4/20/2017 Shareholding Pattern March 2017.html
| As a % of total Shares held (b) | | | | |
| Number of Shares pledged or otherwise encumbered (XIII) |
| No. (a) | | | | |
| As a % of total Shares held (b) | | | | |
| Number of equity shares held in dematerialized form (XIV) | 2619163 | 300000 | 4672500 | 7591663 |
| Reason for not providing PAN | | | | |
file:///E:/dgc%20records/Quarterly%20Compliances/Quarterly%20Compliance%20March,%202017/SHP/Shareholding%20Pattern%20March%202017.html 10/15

- - - - -

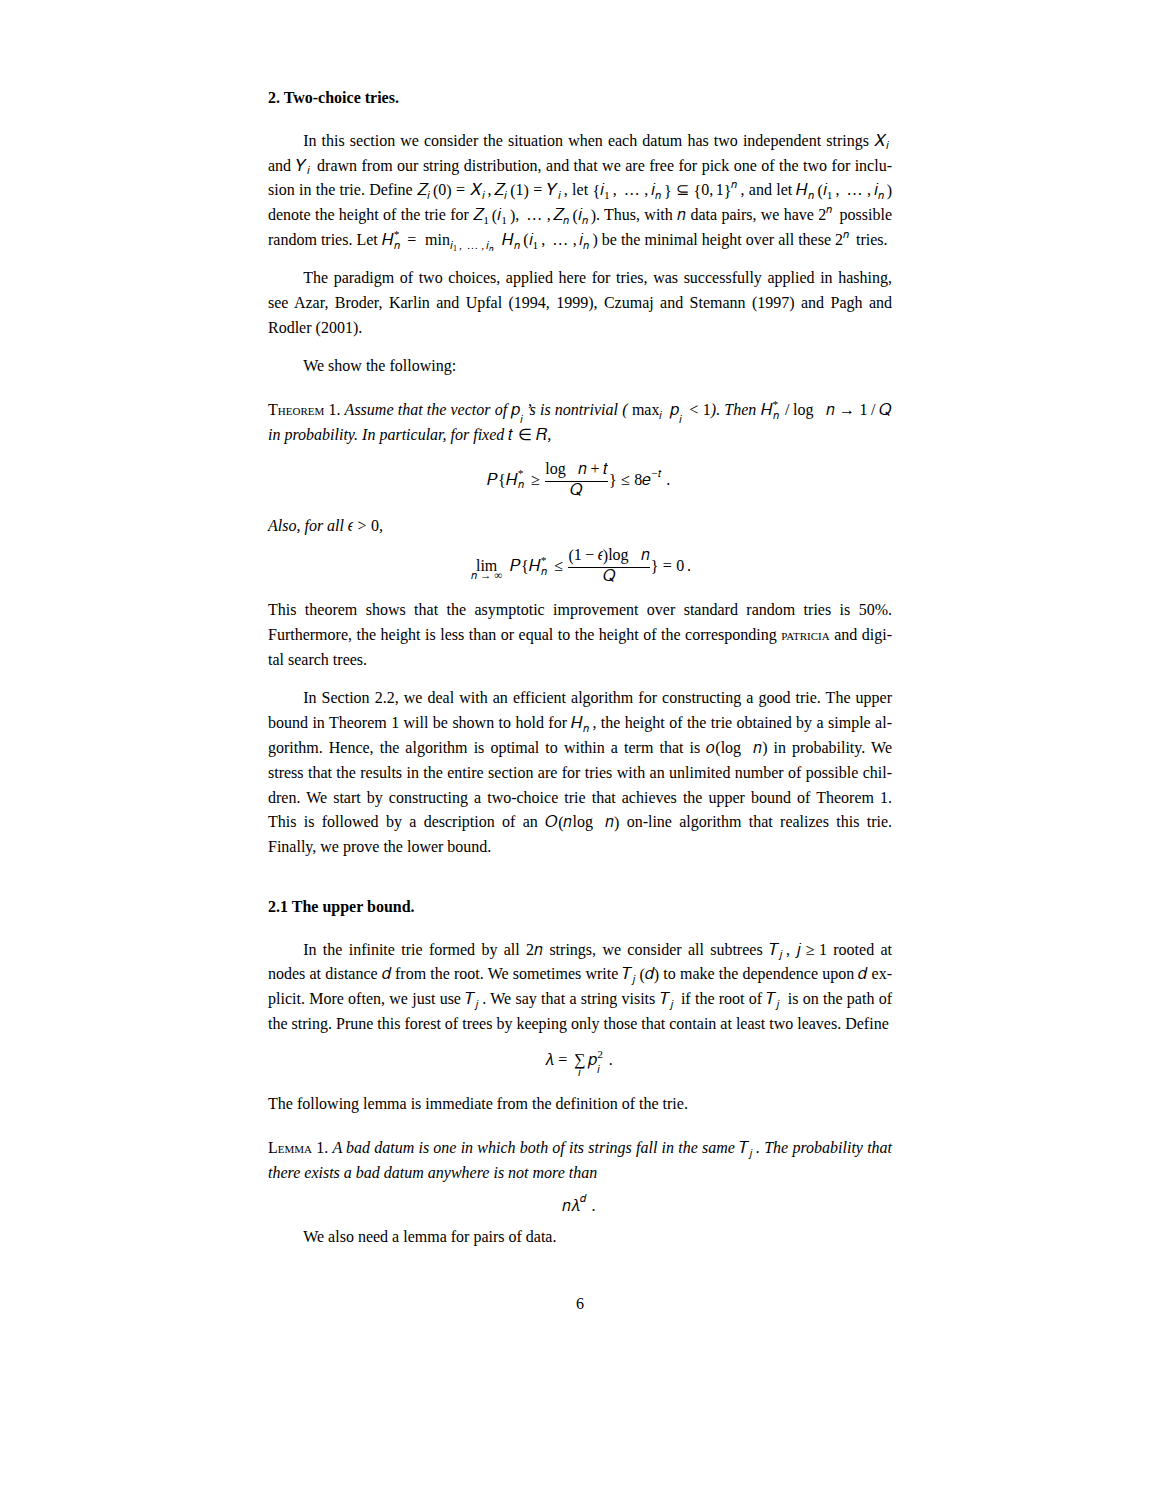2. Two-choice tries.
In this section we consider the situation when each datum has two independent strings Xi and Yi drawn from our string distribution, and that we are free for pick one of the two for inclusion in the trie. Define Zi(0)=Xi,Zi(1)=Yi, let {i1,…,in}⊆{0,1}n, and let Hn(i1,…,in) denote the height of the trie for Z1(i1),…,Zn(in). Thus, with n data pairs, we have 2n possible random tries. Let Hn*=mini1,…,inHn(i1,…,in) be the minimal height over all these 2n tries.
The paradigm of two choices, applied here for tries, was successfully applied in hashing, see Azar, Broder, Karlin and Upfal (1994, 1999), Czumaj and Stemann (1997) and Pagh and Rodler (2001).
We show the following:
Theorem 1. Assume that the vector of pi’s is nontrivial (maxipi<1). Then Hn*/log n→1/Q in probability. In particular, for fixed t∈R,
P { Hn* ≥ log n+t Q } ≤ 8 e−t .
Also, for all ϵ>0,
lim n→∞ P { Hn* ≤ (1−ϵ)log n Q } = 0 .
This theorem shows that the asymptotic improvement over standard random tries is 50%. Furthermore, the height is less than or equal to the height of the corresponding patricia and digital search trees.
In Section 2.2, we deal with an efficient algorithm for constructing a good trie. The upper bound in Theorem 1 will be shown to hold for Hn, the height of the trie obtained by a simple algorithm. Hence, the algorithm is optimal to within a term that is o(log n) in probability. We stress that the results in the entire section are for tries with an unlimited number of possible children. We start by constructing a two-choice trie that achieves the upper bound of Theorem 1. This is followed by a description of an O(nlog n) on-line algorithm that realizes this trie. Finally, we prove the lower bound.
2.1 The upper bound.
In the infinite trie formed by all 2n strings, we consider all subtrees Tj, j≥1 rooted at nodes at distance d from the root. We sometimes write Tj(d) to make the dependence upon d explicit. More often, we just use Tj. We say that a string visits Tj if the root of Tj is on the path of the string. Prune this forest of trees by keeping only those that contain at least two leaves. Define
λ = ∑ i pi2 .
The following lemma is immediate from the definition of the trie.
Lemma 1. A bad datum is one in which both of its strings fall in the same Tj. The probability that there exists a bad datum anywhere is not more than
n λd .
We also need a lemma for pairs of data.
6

- - - - -

** What is being asked **
Report, with a number and no other words, how many lines of the listing contain "than".

** Answer **
2